I'm surprised it took me this long to get on a road bike, having actually interned with the biggest bike geeks on the web at consumerREVIEW.com when I was back in college, and having a couple of good friends racing Juniors back in high school. Anyhow, I'm having a blast making up for lost time, hopefully it stays dry out this week. If you want to do some flat riding with a newb drop me a line or PM. I'm in my mid-twenties and in decent shape (but not cycling shape yet). 

-Bill


----------



## travis200 (Oct 29, 2002)

For the clothing situation I don't think you need fleece lined for around here. Arm warmers are a must. A long sleeve jersey is nice but I like arm warmers in case you are climbing you can roll them down or take them off and then when you are descending put them back on to stay warm. A set of either full leg warmers or knee warmers should suffice. I personally always wear my knee warmers unless the weather is over 65 degrees. I like to be warm. 

As far as where to ride there is limitless possibilities in our area. You can check out http://www.paloaltobicycles.com/rides.html for a couple different ride maps. Then use those to venture out.


----------



## jumpstumper (Aug 17, 2004)

travis200 said:


> For the clothing situation I don't think you need fleece lined for around here. Arm warmers are a must. A long sleeve jersey is nice but I like arm warmers in case you are climbing you can roll them down or take them off and then when you are descending put them back on to stay warm. A set of either full leg warmers or knee warmers should suffice. I personally always wear my knee warmers unless the weather is over 65 degrees. I like to be warm.
> 
> As far as where to ride there is limitless possibilities in our area. You can check out http://www.paloaltobicycles.com/rides.html for a couple different ride maps. Then use those to venture out.


Yeah, agree on the clothing tips. 

If you want to extend your ride, stay on Foothill until it turns into Alameda de las Pugas at Sandhill. Go until you hit 84, turn left and then take a right on Canada Road. After 8 miles of easy rollers, you'll hit 92, turn around! Round trip from Homestead is about 50 miles. 

Also check out KLIMB: www.klimb.org, Keith Vetter's cool Bay Area map builder.


----------



## johnny99 (Apr 2, 2004)

Different people have different tolerances regarding temperature. Personally, I use thermal knickers and a thermal jersey when the temperatures drop below 55F or so. Remember that if you climb up to Skyline on the peninsula, the temperatures can be 10F more less than at sea level, and the windchill makes the decent feel even colder. Just wear breathable clothes so you don't overheat on the climb.


----------



## reklar (Mar 15, 2003)

Agree with the previous posts about clothing...knee warmers are a must, but would like to add that a vest around here is really nice for descents and shedding wind. I never thought I'd like vests, but now can't live without them!

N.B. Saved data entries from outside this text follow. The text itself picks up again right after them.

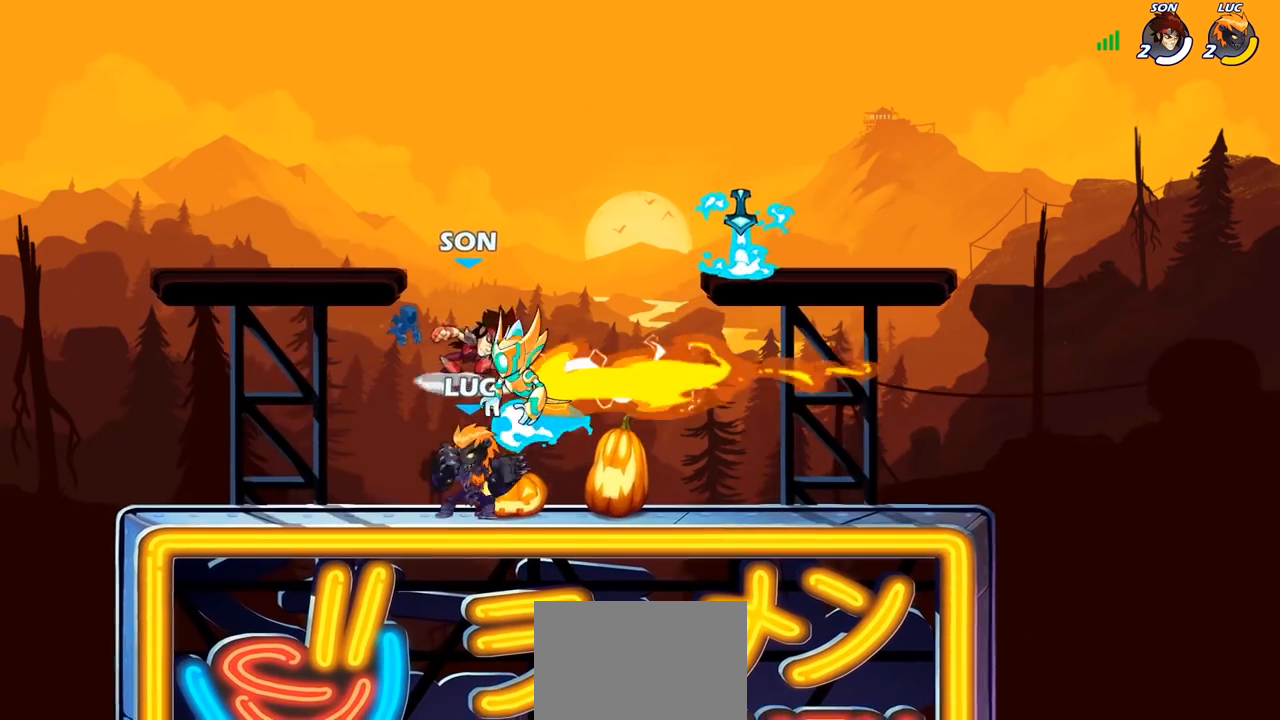
{"buttons": ["R1", "R2"], "left_stick": "down-right", "right_stick": "center", "events": [[67, "R1", "down"], [67, "R2", "down"], [300, "R2", "up"], [417, "R2", "down"], [433, "left_stick", "down-right"]]}
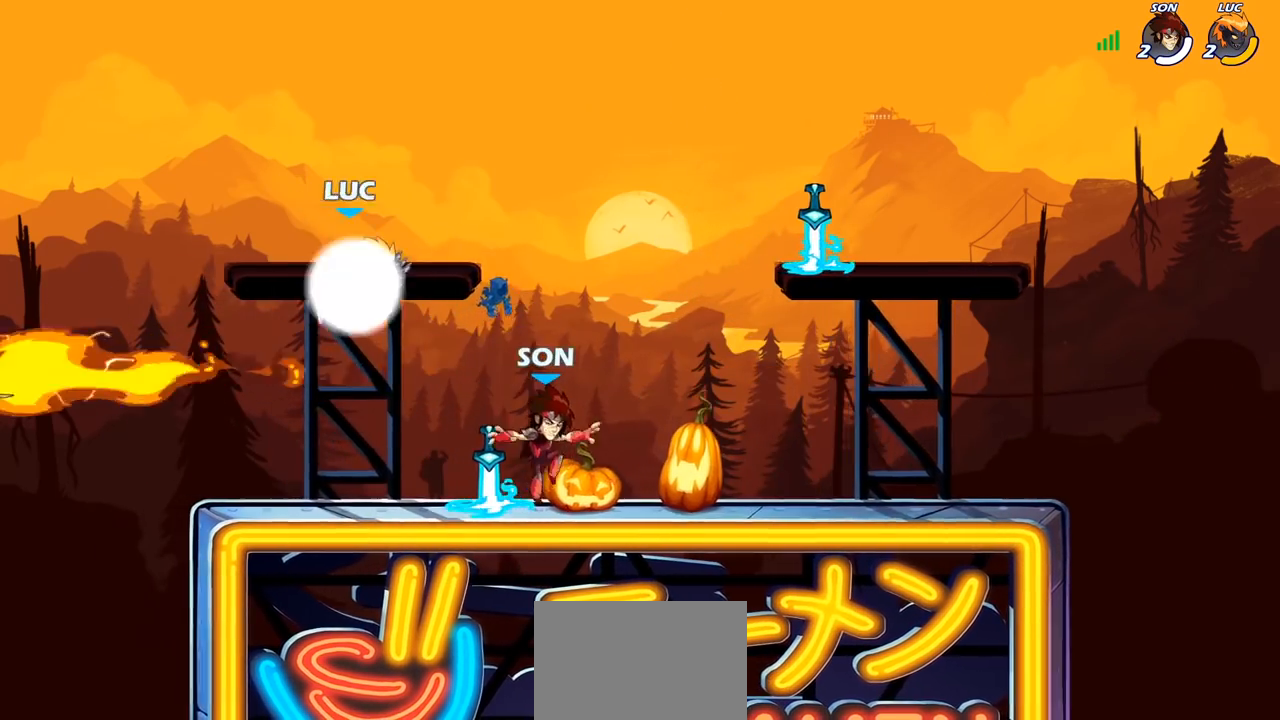
{"buttons": [], "left_stick": "up-right", "right_stick": "center", "events": [[33, "R1", "up"], [100, "R2", "up"], [350, "left_stick", "up-right"]]}
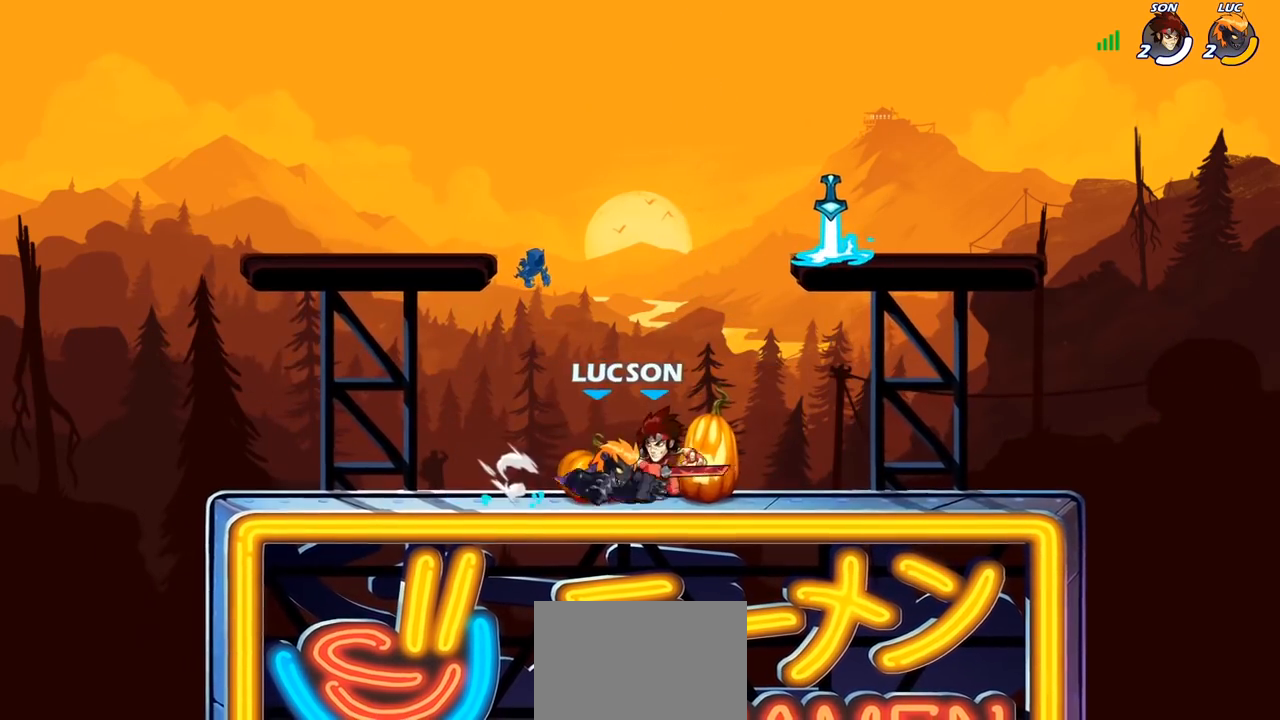
{"buttons": [], "left_stick": "left", "right_stick": "center", "events": [[350, "left_stick", "left"]]}
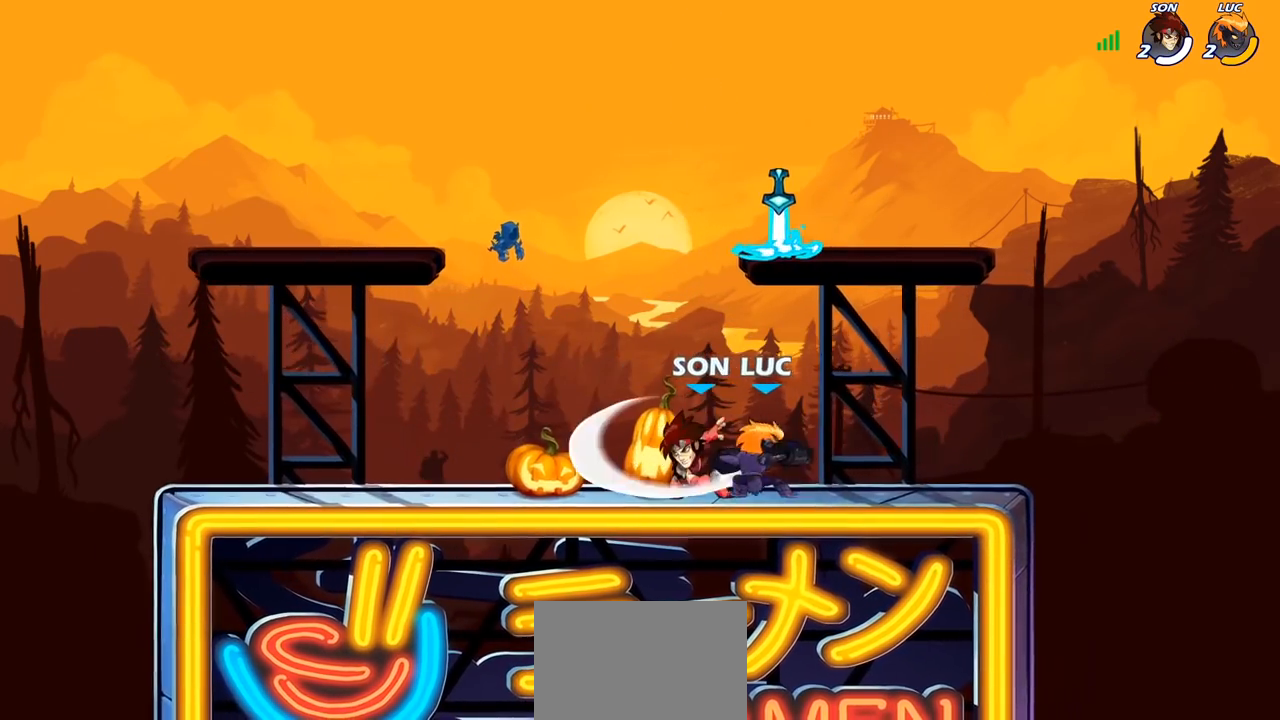
{"buttons": [], "left_stick": "center", "right_stick": "center", "events": [[67, "left_stick", "center"], [183, "SQUARE", "down"], [267, "SQUARE", "up"], [350, "SQUARE", "down"], [433, "SQUARE", "up"]]}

Congratulations on your new bike!


----------



## oldskoolboarder (Apr 16, 2004)

reklar said:


> Agree with the previous posts about clothing...knee warmers are a must, but would like to add that a vest around here is really nice for descents and shedding wind. I never thought I'd like vests, but now can't live without them!
> 
> Congratulations on your new bike!


Agree w/ the vest rec. At the least, when you get hot, you can stuff it in your back. Going anywhere near Skyline, it'll get cold, no matter what it looks like in the valley.

Depends on you cold tolerance. I use Pearl Izumi thermal leg warmers and they are warm. BUT they are the worst because there's no elastic to hold them up when you're riding. I've raced CX many times w/ those things on my knees... Whatever you get, make sure it has the internal elastic to keep it stuck to your skin.


----------



## robwh9 (Sep 2, 2004)

*You forgot something...*



jumpstumper said:


> Yeah, agree on the clothing tips.
> 
> If you want to extend your ride, stay on Foothill until it turns into Alameda de las Pugas at Sandhill. Go until you hit 84, turn left and then take a right on Canada Road. After 8 miles of easy rollers, you'll hit 92, turn around! Round trip from Homestead is about 50 miles.
> 
> Also check out KLIMB: www.klimb.org, Keith Vetter's cool Bay Area map builder.


Woodside Bakery!


----------



## Francis Cebedo (Aug 1, 2001)

Hey Billmid, welcome to the addiction. Get out there as much as you can and you'll rediscover just how great the south bay area really is. The best source of ride route info I ever found is here:

http://velogirls.com/routes.html

They have turn by turn instructions, mileage, and elevation charts.

francois


----------



## robwh9 (Sep 2, 2004)

*Stalker!*



francois said:


> Hey Billmid, welcome to the addiction. Get out there as much as you can and you'll rediscover just how great the south bay area really is. The best source of ride route info I ever found is here:
> 
> http://velogirls.com/routes.html
> 
> ...


He, he. Also get the Kreb's map of South San Francisco Bay and Monterey Bay at any bike store in the area. It's really well done and useful for planning routes.

http://www.krebscycleproducts.com/T2.html


----------



## billmidd (Jan 24, 2005)

Thanks for all the ride info guys. Here's a pic of the bike hanging on the old owners ceiling.








I'm dying to go out and ride again. Picked up a pair of leg warmers to keep the knee juices flowing, hopefully I'll be able to use them if it ever stops raining  .

I also picked up some Dura Ace SPD-SL pedals, Carnac Matrix Shoes. And ordered a Rocky Mount Lariat roof top carriers for my WRX. If the rain holds out much longer I'll have more in accessories than I do in my original bike.


----------